Whether the policy Allows or Denies the signing operation when all conditions match. Use Allow for standard access grants. Use Deny to block specific users, applications, or time windows within a broader Allow. When a Deny and an Allow policy both match, the one with the higher priority (lower number) takes effect.

MacOS Agents

When enabled, allows the certificate to be used on macOS without application restriction, regardless of what is configured in the Where step. Enable this when macOS users need to sign with tools that Signum cannot inspect at the process level. For example, Xcode or codesign invoked through a build system. If left disabled, the application restrictions in Step 4 apply on macOS as on other platforms.

Users assigned as the Owner of a certificate can always sign with it, regardless of policies. For more information, see Certificate Operations.

Step 2 - Certificates (What)

Select which certificate or certificate group this policy applies to.

Setting

Description

Select Certificate(s)

Start typing to search for certificates and certificate groups. The certificates available here depend on which certificate groups are assigned to your role. If a certificate you expect to see is not listed, check your role's certificate group assignments in Creating a Role. Multiple certificates and groups can be added to a single policy.

Step 3 - Who

Select which users or user groups this policy applies to.

Setting

Description

Select User(s)

Start typing to search for individual users or user groups from any configured domain. Multiple users and groups can be added. A user only needs to match one entry in this list for the policy to apply to them.

Step 4 - Where

Restrict which applications on the client machine are permitted to trigger a signing operation using this certificate. This step is optional, and leaving it empty means any application can use the certificate.

Click Add Applications to select from existing application groups, or create a new one inline by clicking Add Application Group.
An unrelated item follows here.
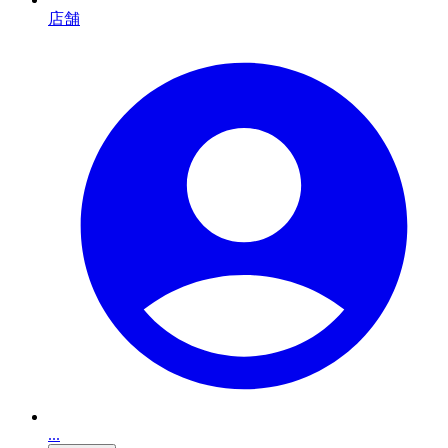
店舗
...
For details on defining process names and command-line RegEx rules, see Applications.

If no application restrictions are needed, for example, in a development environment where any tool should be allowed to sign, leave this step empty.

If the macOS Agents toggle is enabled in Step 1, application restrictions configured here are bypassed on macOS. The restriction still applies on Windows and Linux.

Step 5 - When

Optionally, restrict the policy to specific times or days.

Setting

Description

Any Time

Default. The policy is active at all times when enabled.

Custom Schedule

Restrict the policy to specific days and time windows. All times are in UTC. Account for your users' time zones when configuring schedules.

Select New Custom Schedule to define a recurring schedule. Multiple schedules can be added to a single policy. The policy is active during any of the defined windows.

Time-based restrictions are most useful for compliance scenarios. For example, restricting production certificate use to business hours, or preventing signing during a code freeze window. Pair a time-restricted Allow policy with a higher-priority Deny policy covering the blocked window for the most predictable behavior.


After Creating the Policy

The new policy appears in the Policies list. Confirm its status shows as Enabled before testing. To test whether a specific user would be permitted to sign, check the Events log after a signing attempt. Both allowed and denied events are recorded with the policy that matched. See Events for details.